Boris Johnson’s Dog Whistle Politics

Back in August 2018, Denmark banned the face veil that some Muslim women wear as part of their beliefs. A 28-year old women became the first person to be charged with wearing the full-face veil in public. She was fined 1000 Danish Krones after refusing to take it off. Last year the European Court of Human Rights upheld a similar Belgian ban, saying that communal harmony trumped an individual’s right to religious expression. Full or partial bans are also in place in France, Austria, Bulgaria and the German state of Bavaria.

In reaction to the Danish legislation, former British Foreign Secretary and Future PM, Boris Johnson wrote in his column for the Daily Telegraph “If you say that it is weird and bullying to expect women to cover their faces, then I totally agree…I would go further and say that it is absolutely ridiculous that people should choose to go around looking like letter boxes.” He added that if a female student turned up at school or a university lecture looking like a bank robber, he would ask her to remove it. The inflammatory remarks  sparked debates over the choice of Boris Johnson’s words and if a similar ban should take place in the UK.

Make no mistake, the language Boris used is not an accident. It is a calculated and tactical method designed to achieve a particular objective.

What is Dog-Whistle Politics?

in his book, Dog Whistle Politics, Ian Haney-López explains that dog whistling “simply means speaking in code to a target audience.

According to Safire’s Political Dictionary, the Washington Post may have first used the term “dog whistle” in an article about political polling in 1988. It explained that “subtle changes” in poll wordings led to respondents understanding the questions differently than the researchers did.

Racial dog whistles are often used when politicians want to speak about race specifically to their target audience. The coded messages are used to reinforce racist ideas that the country’s societal and economic problems are because of undeserving, lazy, and violent people of colour.

One example of this is when US President, Ronald Reagan used the word “welfare queen”, which was a common stereotype against Black women to imply that black women on social programs like welfare are lazy people, who don’t do anything to “help themselves.” Instead, they have children to use up government money and the tax dollars of “hard-working” Americans to live luxuriously. Ronald Reagan first hinted at this stereotype in 1976, while he was campaigning and promoting his anti-government assistance stance. He never explicitly used the term “Black” or “African-American.” Instead, he introduced the welfare queen into the public conversation about poverty.

Another example of Dog-Whistle politics is when Bill Clinton famously used the phrase “tough on crime”, during his presidential campaign in the 1990s. In theory, “theory on crime” simply is another way of saying “law and order” right? I mean who wants to live somewhere that lets bad criminals go?

But no, “Tough on crime” is primarily used as a code for “tough on Black and Latinx people, who are dangerous!” Bill Clinton used it to sway white voters toward the “New Democrats”. Clinton’s campaign promises leaned more to the right and included his backing for supporting the death penalty and increased welfare restrictions. The policies that Clinton later enacted negatively impacted black communities and played a key role in molding mass incarceration as we know it today.

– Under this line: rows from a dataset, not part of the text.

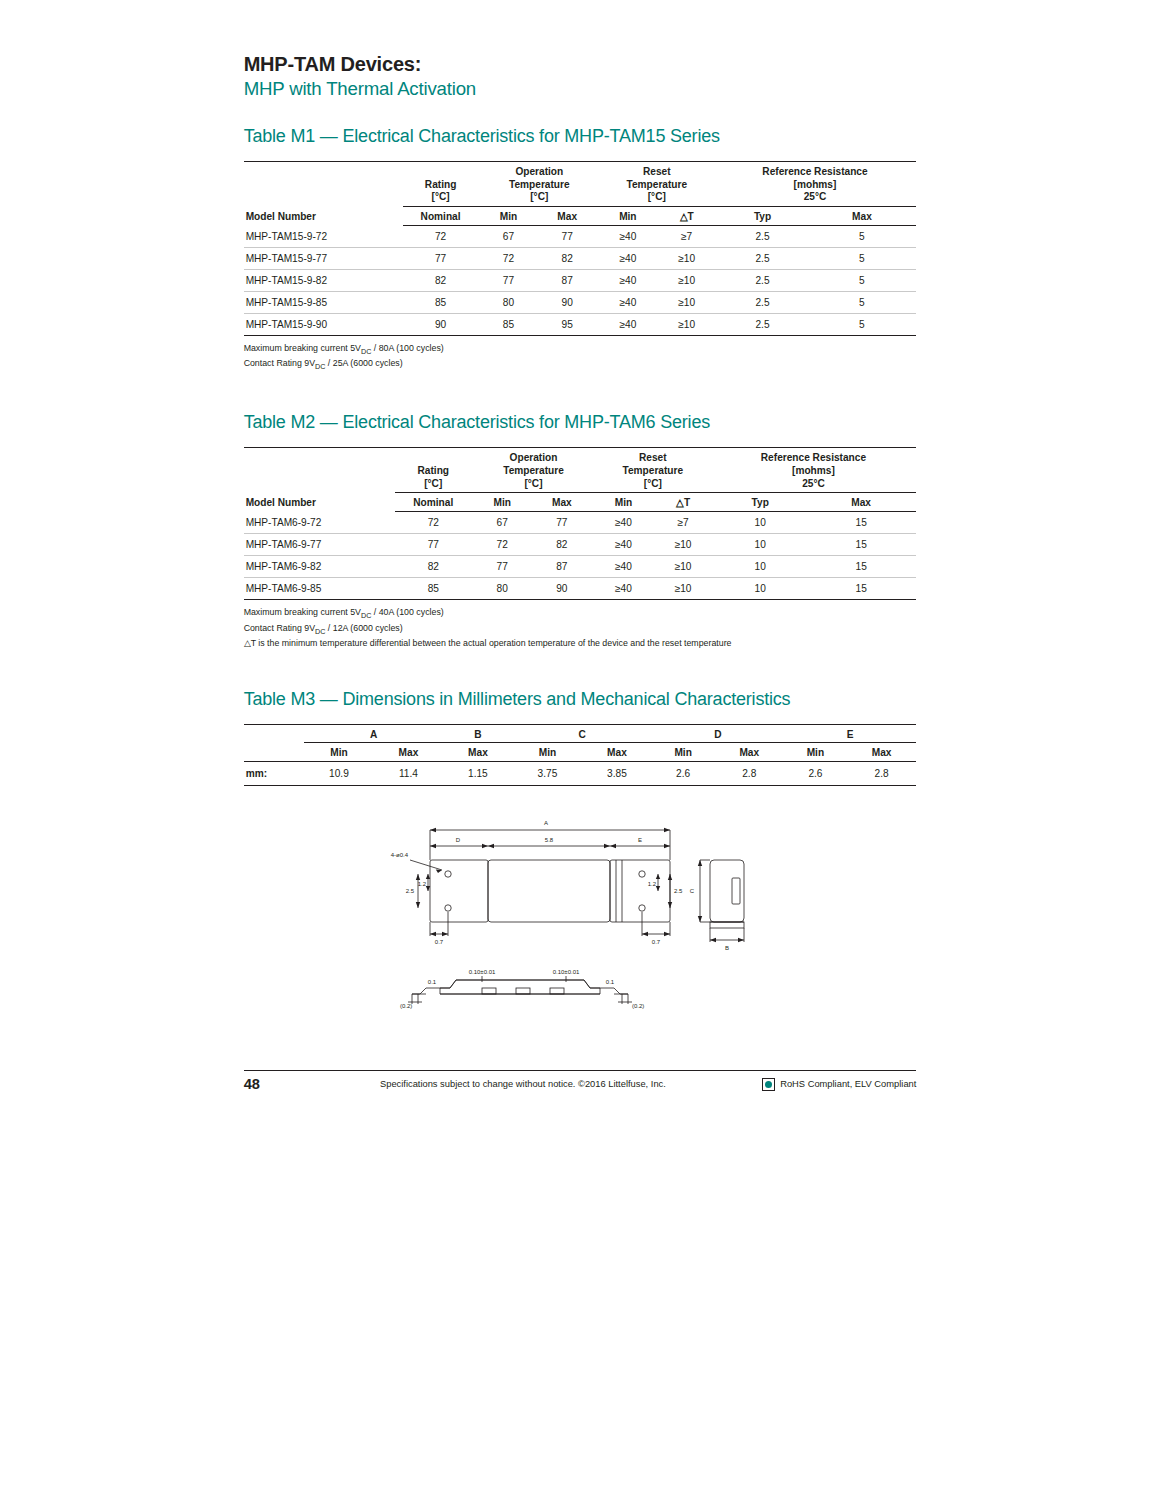MHP-TAM Devices: MHP with Thermal Activation
Table M1 — Electrical Characteristics for MHP-TAM15 Series
| Model Number | Rating [°C] | Operation Temperature [°C] | Reset Temperature [°C] | Reference Resistance [mohms] 25°C |
| --- | --- | --- | --- | --- |
| Nominal | Min | Max | Min | △T | Typ | Max |
| MHP-TAM15-9-72 | 72 | 67 | 77 | ≥40 | ≥7 | 2.5 | 5 |
| MHP-TAM15-9-77 | 77 | 72 | 82 | ≥40 | ≥10 | 2.5 | 5 |
| MHP-TAM15-9-82 | 82 | 77 | 87 | ≥40 | ≥10 | 2.5 | 5 |
| MHP-TAM15-9-85 | 85 | 80 | 90 | ≥40 | ≥10 | 2.5 | 5 |
| MHP-TAM15-9-90 | 90 | 85 | 95 | ≥40 | ≥10 | 2.5 | 5 |
Maximum breaking current 5VDC / 80A (100 cycles)
Contact Rating 9VDC / 25A (6000 cycles)
Table M2 — Electrical Characteristics for MHP-TAM6 Series
| Model Number | Rating [°C] | Operation Temperature [°C] | Reset Temperature [°C] | Reference Resistance [mohms] 25°C |
| --- | --- | --- | --- | --- |
| Nominal | Min | Max | Min | △T | Typ | Max |
| MHP-TAM6-9-72 | 72 | 67 | 77 | ≥40 | ≥7 | 10 | 15 |
| MHP-TAM6-9-77 | 77 | 72 | 82 | ≥40 | ≥10 | 10 | 15 |
| MHP-TAM6-9-82 | 82 | 77 | 87 | ≥40 | ≥10 | 10 | 15 |
| MHP-TAM6-9-85 | 85 | 80 | 90 | ≥40 | ≥10 | 10 | 15 |
Maximum breaking current 5VDC / 40A (100 cycles)
Contact Rating 9VDC / 12A (6000 cycles)
△T is the minimum temperature differential between the actual operation temperature of the device and the reset temperature
Table M3 — Dimensions in Millimeters and Mechanical Characteristics
| | A | B | C | D | E |
| --- | --- | --- | --- | --- | --- |
| | Min | Max | Max | Min | Max | Min | Max | Min | Max |
| mm: | 10.9 | 11.4 | 1.15 | 3.75 | 3.85 | 2.6 | 2.8 | 2.6 | 2.8 |
A D 5.8 E 4-ø0.4 2.5 1.2 1.2 2.5 0.7 0.7 C B 0.10±0.01 0.10±0.01 0.1 0.1 (0.2) (0.2)
48
Specifications subject to change without notice. ©2016 Littelfuse, Inc.
RoHS Compliant, ELV Compliant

Donald Trump has also used dog-whistling throughout his entire campaign and presidency. The author of the book “Dog Whistle Politics” Haney-López argued that the coded language was embraced by many in Trump’s base to “protect themselves from the idea that they’re being mobilized by racist appeals.” Haney-López gave other examples of this coded language:

Trump says things like, ‘We got to ban Muslims from the US — not to ban Muslims, but to secure our borders.”  and “We got to make America great again” — not to return to a time of culturally sanctified white dominance, but because we love our country.

Donald Trump plays towards racial, economic and social anxieties. He falsely accused Mexicans of bring in rapists,Muslims of cheering after 9/11 and describing inner-city Chicago as “worse than the Middle East”. He plays upon a vulnerable audience, exploits their baseless fears and forces communities against each-other for political gain.

Boris Johnson is a prime example of a politician that uses dog-whistle politics. His time in Government has been littered with incidents written off as “gaffes” and besides the insulting and hurtful comments he is passed as some sort of intelligent person. From his remark that Libya needs to just “clear away” the dead bodies to his latest comments about the Niqab, Boris knows exactly what he is doing. His status in the upper-class white elite of this country that dominate positions of power and privilege allows him and others to get away with these comments.

In Fact, the whole Niqab ban itself is a distraction by European Governments who use the issue to instill fear, galvanise political support and use it to justify discriminatory legislation. At a time of great unresolved issues such as wealth inequality and the rise of the far-right which has been the strongest across the western world since the 1930s, we can only expect more dog-whistling.